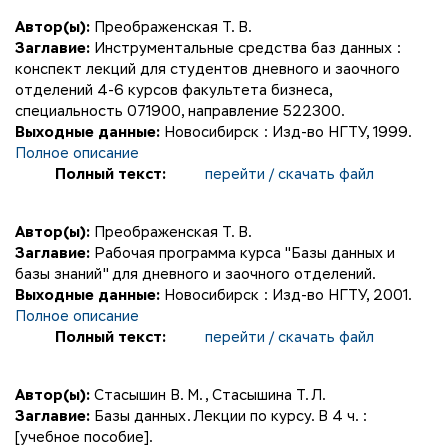
Автор(ы):
Преображенская Т. В.
Заглавие:
Инструментальные средства баз данных :
конспект лекций для студентов дневного и заочного
отделений 4-6 курсов факультета бизнеса,
специальность 071900, направление 522300.
Выходные данные:
Новосибирск : Изд-во НГТУ, 1999.
Полное описание
Полный текст:
перейти / скачать файл
Автор(ы):
Преображенская Т. В.
Заглавие:
Рабочая программа курса "Базы данных и
базы знаний" для дневного и заочного отделений.
Выходные данные:
Новосибирск : Изд-во НГТУ, 2001.
Полное описание
Полный текст:
перейти / скачать файл
Автор(ы):
Стасышин В. М.
,
Стасышина Т. Л.
Заглавие:
Базы данных. Лекции по курсу. В 4 ч. :
[учебное пособие].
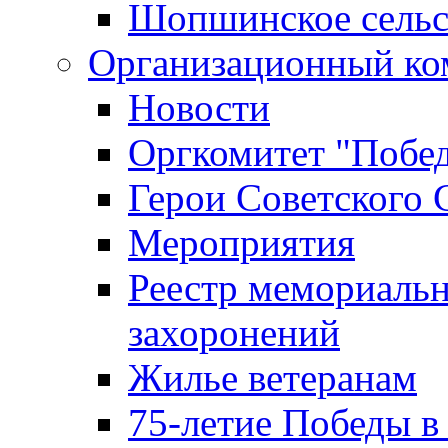
Шопшинское сельс
Организационный ко
Новости
Оргкомитет "Побе
Герои Советского 
Мероприятия
Реестр мемориаль
захоронений
Жилье ветеранам
75-летие Победы в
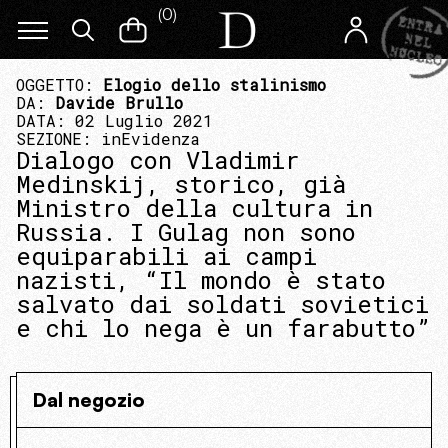
(
0
)
OGGETTO:
Elogio dello stalinismo
DA:
Davide Brullo
DATA: 02 Luglio 2021
SEZIONE:
inEvidenza
Dialogo con Vladimir
Medinskij, storico, già
Ministro della cultura in
Russia. I Gulag non sono
equiparabili ai campi
nazisti, “Il mondo è stato
salvato dai soldati sovietici
e chi lo nega è un farabutto”
Dal negozio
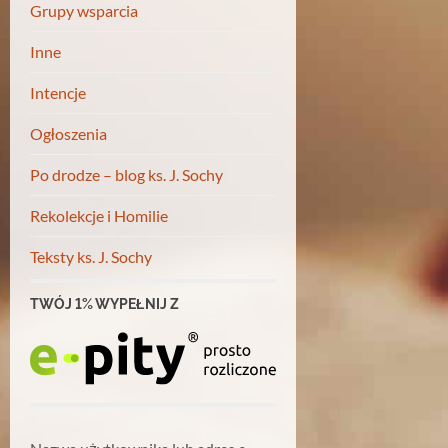
Grupy wsparcia
Inne
Intencje
Ogłoszenia
Po drodze – blog ks. J. Sochy
Rekolekcje i Homilie
Teksty ks. J. Sochy
TWÓJ 1% WYPEŁNIJ Z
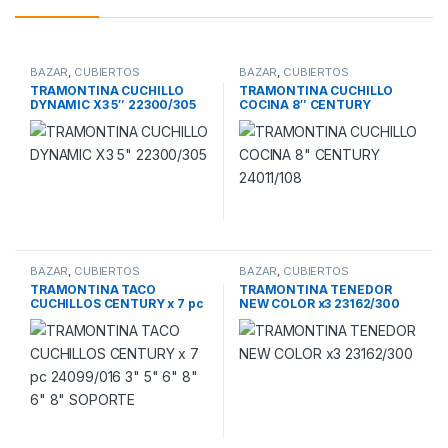
BAZAR
,
CUBIERTOS
BAZAR
,
CUBIERTOS
TRAMONTINA CUCHILLO
TRAMONTINA CUCHILLO
DYNAMIC X3 5″ 22300/305
COCINA 8″ CENTURY
24011/108
BAZAR
,
CUBIERTOS
BAZAR
,
CUBIERTOS
TRAMONTINA TACO
TRAMONTINA TENEDOR
CUCHILLOS CENTURY x 7 pc
NEW COLOR x3 23162/300
24099/016 3″ 5″ 6″ 8″ 6″ 8″
SOPORTE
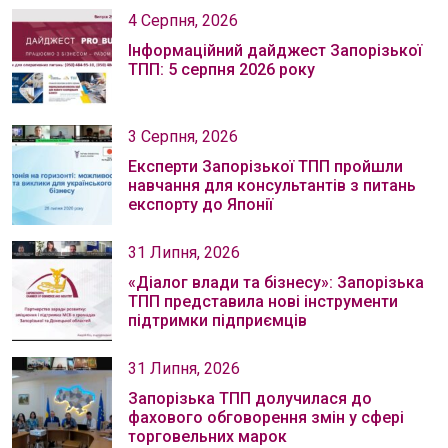
4 Серпня, 2026
Інформаційний дайджест Запорізької
ТПП: 5 серпня 2026 року
3 Серпня, 2026
Експерти Запорізької ТПП пройшли
навчання для консультантів з питань
експорту до Японії
31 Липня, 2026
«Діалог влади та бізнесу»: Запорізька
ТПП представила нові інструменти
підтримки підприємців
31 Липня, 2026
Запорізька ТПП долучилася до
фахового обговорення змін у сфері
торговельних марок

TASK INSTRUCTIONS: All lines above holding the word "Sochy" make up the answer; copy each one.

TASK RESULT:
Po drodze – blog ks. J. Sochy
Teksty ks. J. Sochy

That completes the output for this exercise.